For the AUC/MIC simulation, we simulated 10,000 random values for CL/F and MIC values per weight group. The simulations were performed so that the body weights for all 10,000 virtual patients were within the limits of the weight group. A log-normal distribution was used for CL/F, using the mean and variance values obtained in the final model. We used a discrete distribution for MIC on the basis of the findings of the study by Chigutsa et al. (14). In that study, the MIC distribution ranged from 12.5 to 100 μg/ml, and the probability associated with each MIC value was 11.5% for 12.5 μg/ml, 44.2% for 25 μg/ml, 28.8% for 50 μg/ml, and 15.3% for 100 μg/ml. We calculated target attainment to be the fraction of patients that achieved an AUC/MIC of >11.3 μg/ml. AUC/MIC was calculated as follows: (D/CL)/MIC, where D is dose (in milligrams).

Simulations for an AUC of >363 μg · h/ml were performed as described above but did not include an MIC distribution. We calculated target attainment as the fraction of patients that achieved an AUC of >363 μg · h/ml. AUC was calculated as follows: D/CL.
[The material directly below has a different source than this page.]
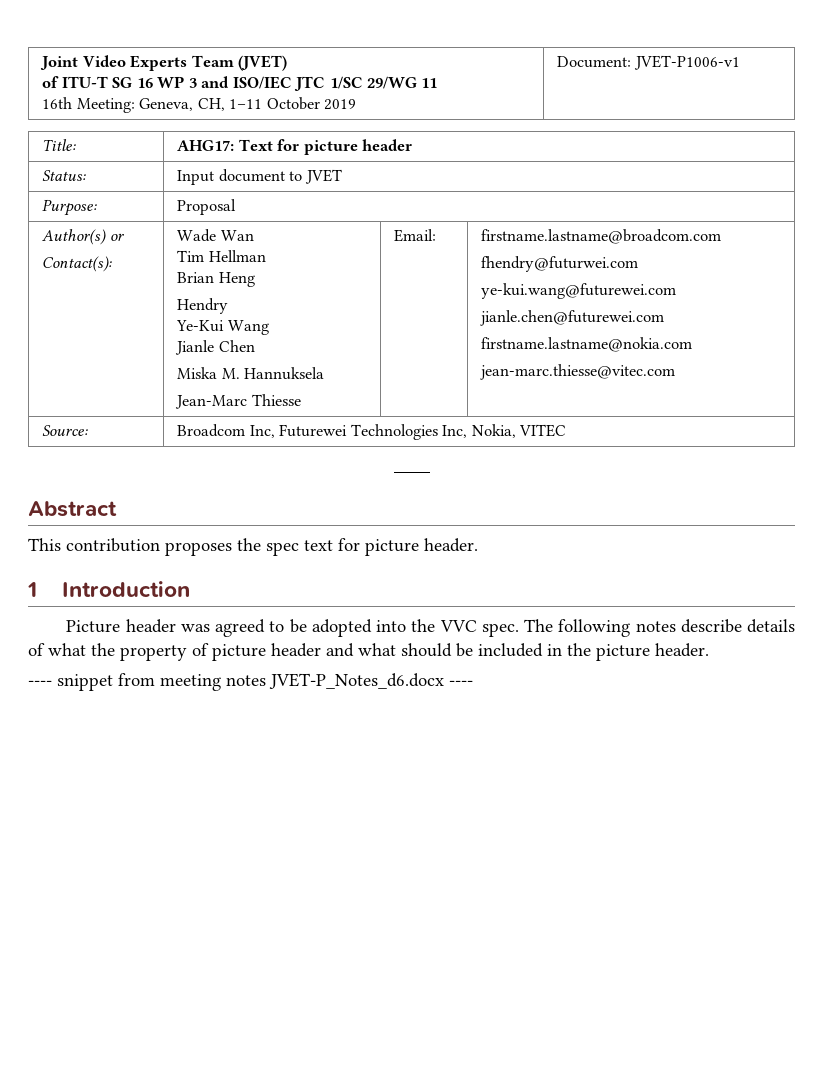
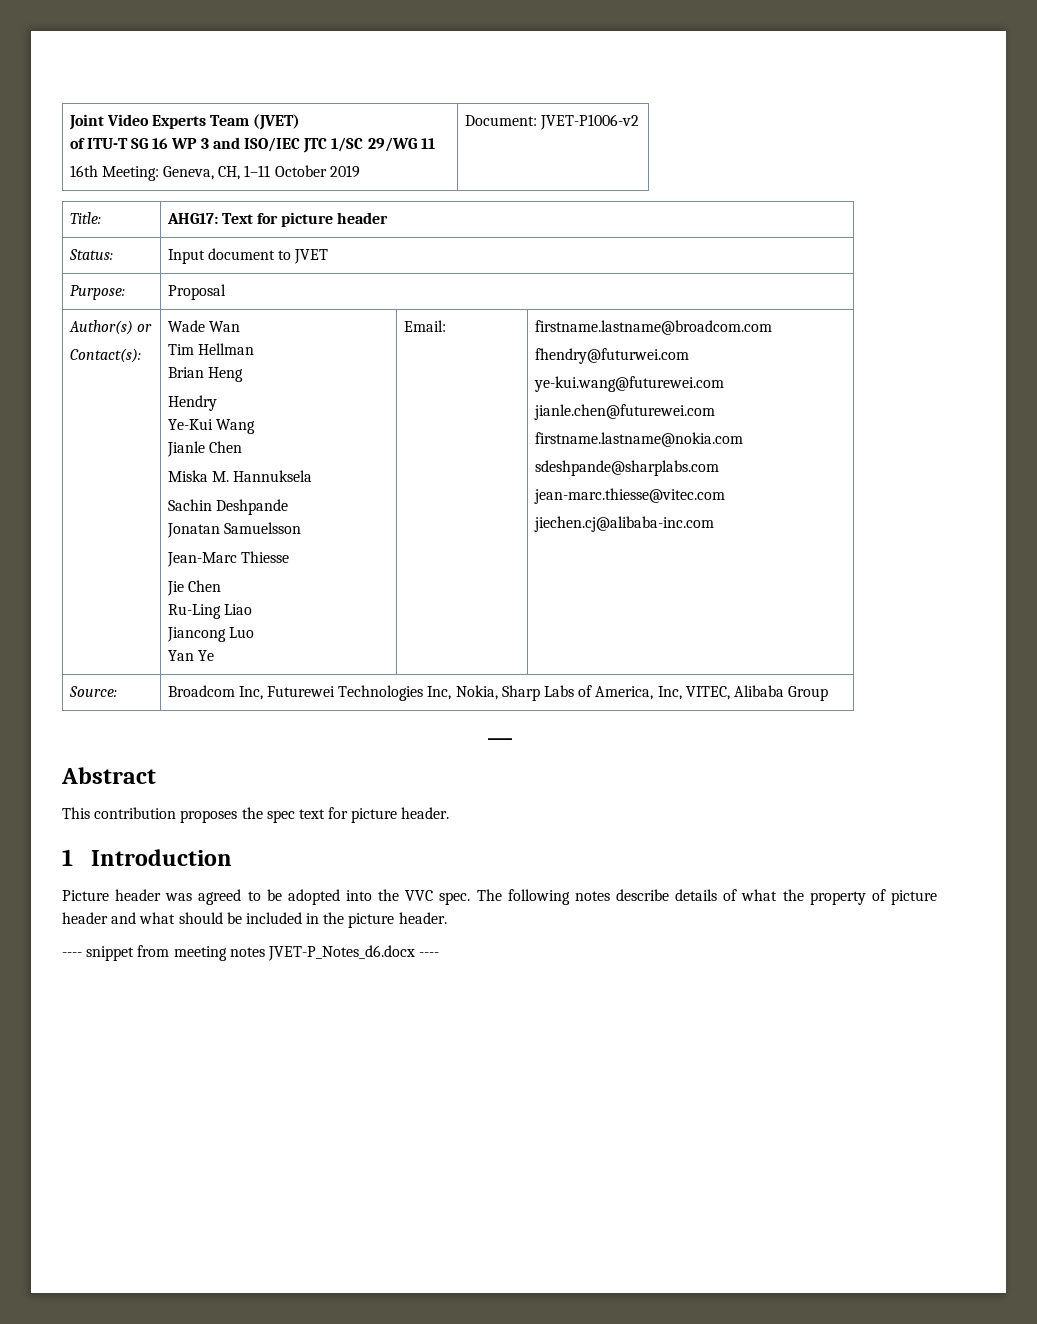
[633,55,740,70] JVET-P1006-v1 -> [539,114,639,130] JVET-P1006-v2
[175,394,301,409] Jean-Marc Thiesse -> [167,499,288,515] [166,522,301,538] [166,551,289,567] [166,580,221,596] [167,604,252,619] [166,627,254,642] [167,650,214,661] Sachin Deshpande // Jonatan Samuelsson // Jean-Marc Thiesse // Jie Chen // Ru-Ling Liao // Jiancong Luo // Yan Ye
(693, 344) none -> [534,460,719,476] // sdeshpande@sharplabs.com
(676, 372) none -> [533,516,714,532] // jiechen.cj@alibaba-inc.com
[519,424,567,437] VITEC -> [501,685,829,701] Sharp Labs of America, Inc, VITEC, Alibaba Group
For target attainment on the basis of C_max, we simulated the concentration-versus-time profiles for 10,000 patients in each weight group using Monolix software. Then, C_max was estimated for each virtual patient. We calculated target attainment as the fraction of patients that achieved a C_max of >35 μg/ml. All simulations were performed using R software (23). All the targets that we evaluated came from clinical studies that measured total and free PZA concentrations; we used the total concentration for the simulations, because PZA is minimally bound to plasma proteins and the total drug concentration is a reasonable approximation (27).